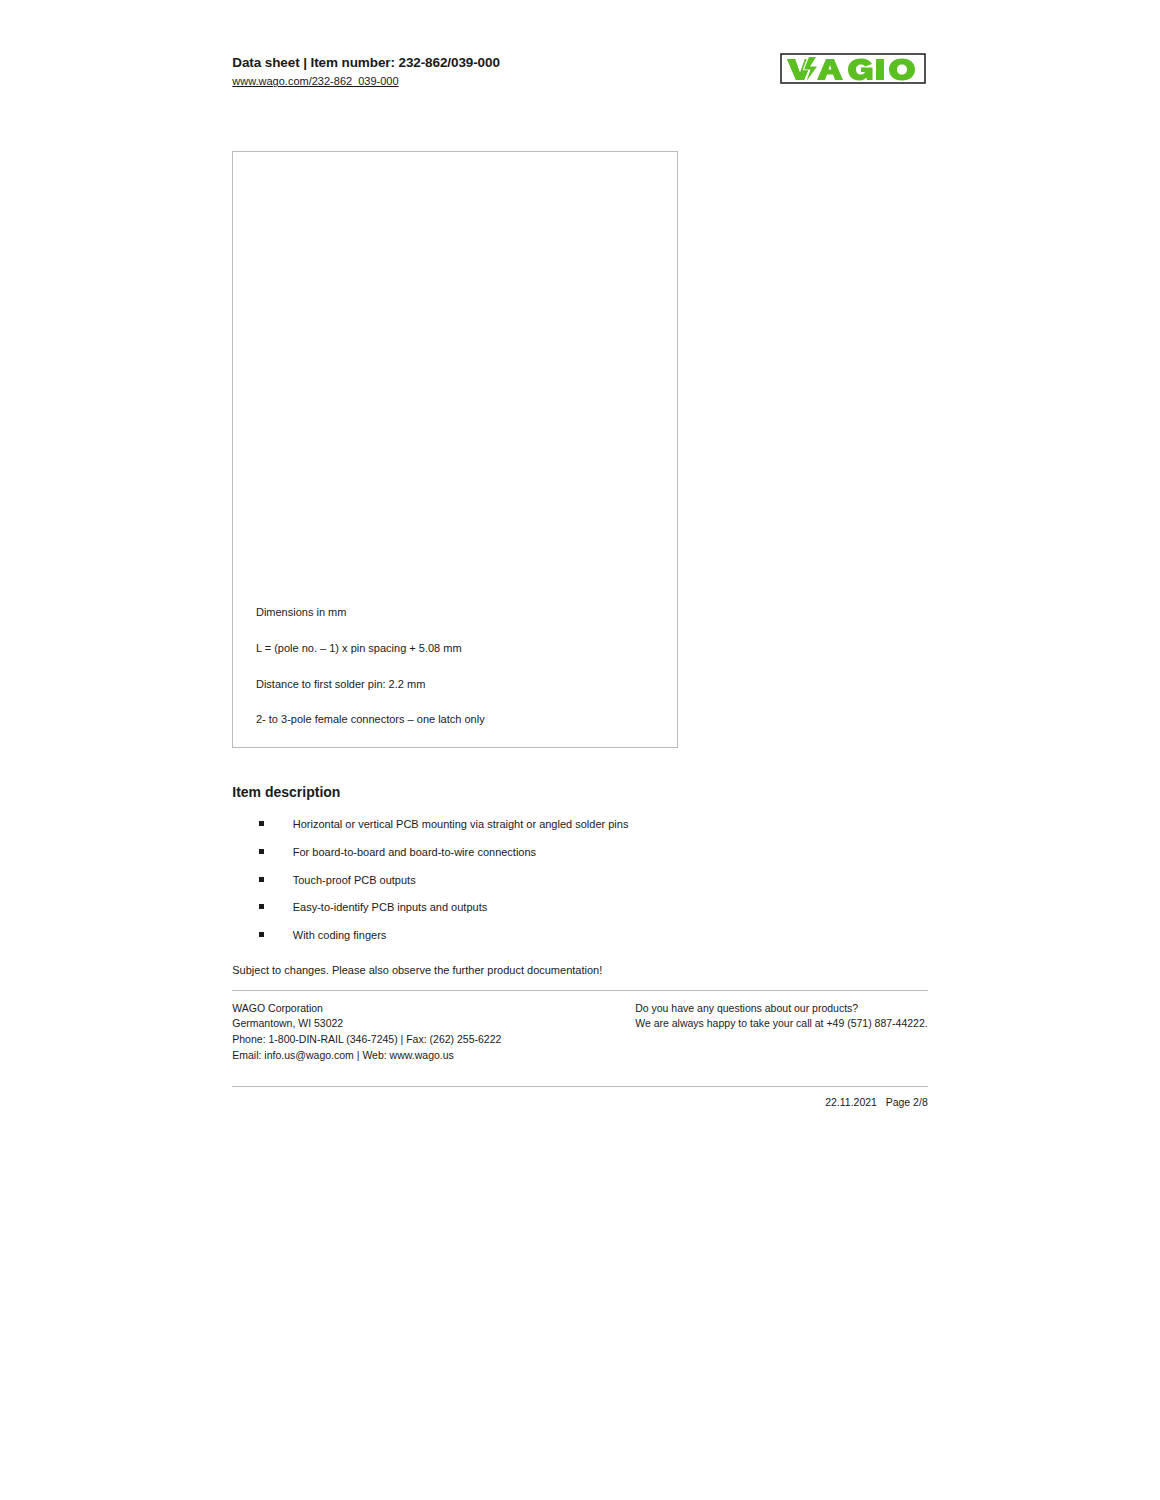Data sheet | Item number: 232-862/039-000
www.wago.com/232-862_039-000
Dimensions in mm
L = (pole no. – 1) x pin spacing + 5.08 mm
Distance to first solder pin: 2.2 mm
2- to 3-pole female connectors – one latch only
Item description
Horizontal or vertical PCB mounting via straight or angled solder pins
For board-to-board and board-to-wire connections
Touch-proof PCB outputs
Easy-to-identify PCB inputs and outputs
With coding fingers
Subject to changes. Please also observe the further product documentation!
WAGO Corporation
Germantown, WI 53022
Phone: 1-800-DIN-RAIL (346-7245) | Fax: (262) 255-6222
Email: info.us@wago.com | Web: www.wago.us
Do you have any questions about our products?
We are always happy to take your call at +49 (571) 887-44222.
22.11.2021 Page 2/8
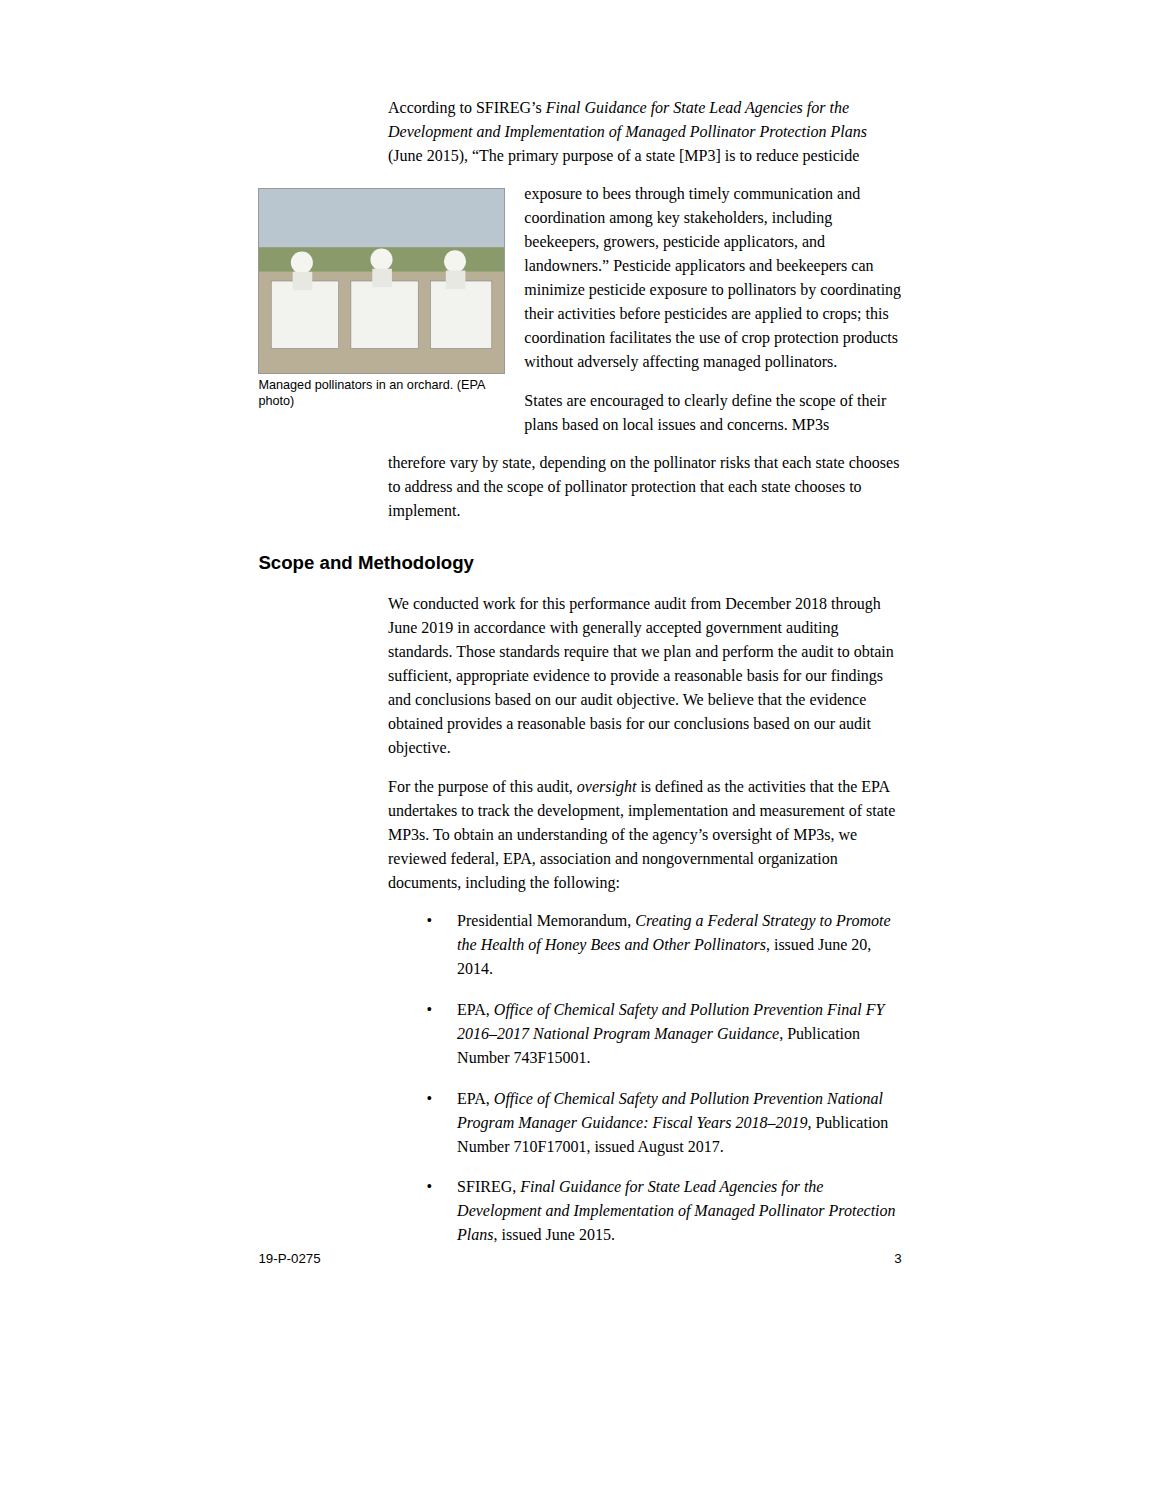According to SFIREG’s Final Guidance for State Lead Agencies for the Development and Implementation of Managed Pollinator Protection Plans (June 2015), “The primary purpose of a state [MP3] is to reduce pesticide
Managed pollinators in an orchard. (EPA photo)
exposure to bees through timely communication and coordination among key stakeholders, including beekeepers, growers, pesticide applicators, and landowners.” Pesticide applicators and beekeepers can minimize pesticide exposure to pollinators by coordinating their activities before pesticides are applied to crops; this coordination facilitates the use of crop protection products without adversely affecting managed pollinators.
States are encouraged to clearly define the scope of their plans based on local issues and concerns. MP3s
therefore vary by state, depending on the pollinator risks that each state chooses to address and the scope of pollinator protection that each state chooses to implement.
Scope and Methodology
We conducted work for this performance audit from December 2018 through June 2019 in accordance with generally accepted government auditing standards. Those standards require that we plan and perform the audit to obtain sufficient, appropriate evidence to provide a reasonable basis for our findings and conclusions based on our audit objective. We believe that the evidence obtained provides a reasonable basis for our conclusions based on our audit objective.
For the purpose of this audit, oversight is defined as the activities that the EPA undertakes to track the development, implementation and measurement of state MP3s. To obtain an understanding of the agency’s oversight of MP3s, we reviewed federal, EPA, association and nongovernmental organization documents, including the following:
Presidential Memorandum, Creating a Federal Strategy to Promote the Health of Honey Bees and Other Pollinators, issued June 20, 2014.
EPA, Office of Chemical Safety and Pollution Prevention Final FY 2016–2017 National Program Manager Guidance, Publication Number 743F15001.
EPA, Office of Chemical Safety and Pollution Prevention National Program Manager Guidance: Fiscal Years 2018–2019, Publication Number 710F17001, issued August 2017.
SFIREG, Final Guidance for State Lead Agencies for the Development and Implementation of Managed Pollinator Protection Plans, issued June 2015.
19-P-0275 3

■ ■ ■ ■ ■

## [TASK ITEM]
Pictures stay out. Transcribe the lines from the start of the entries above through the line with "exposure to bees", exactly.

## [TASK ANSWER]
Data sheet | Item number: 232-862/039-000
www.wago.com/232-862_039-000
Dimensions in mm
L = (pole no. – 1) x pin spacing + 5.08 mm
Distance to first solder pin: 2.2 mm
2- to 3-pole female connectors – one latch only
Item description
Horizontal or vertical PCB mounting via straight or angled solder pins
For board-to-board and board-to-wire connections
Touch-proof PCB outputs
Easy-to-identify PCB inputs and outputs
With coding fingers
Subject to changes. Please also observe the further product documentation!
WAGO Corporation
Germantown, WI 53022
Phone: 1-800-DIN-RAIL (346-7245) | Fax: (262) 255-6222
Email: info.us@wago.com | Web: www.wago.us
Do you have any questions about our products?
We are always happy to take your call at +49 (571) 887-44222.
22.11.2021 Page 2/8
According to SFIREG’s Final Guidance for State Lead Agencies for the Development and Implementation of Managed Pollinator Protection Plans (June 2015), “The primary purpose of a state [MP3] is to reduce pesticide
Managed pollinators in an orchard. (EPA photo)
exposure to bees through timely communication and coordination among key stakeholders, including beekeepers, growers, pesticide applicators, and landowners.” Pesticide applicators and beekeepers can minimize pesticide exposure to pollinators by coordinating their activities before pesticides are applied to crops; this coordination facilitates the use of crop protection products without adversely affecting managed pollinators.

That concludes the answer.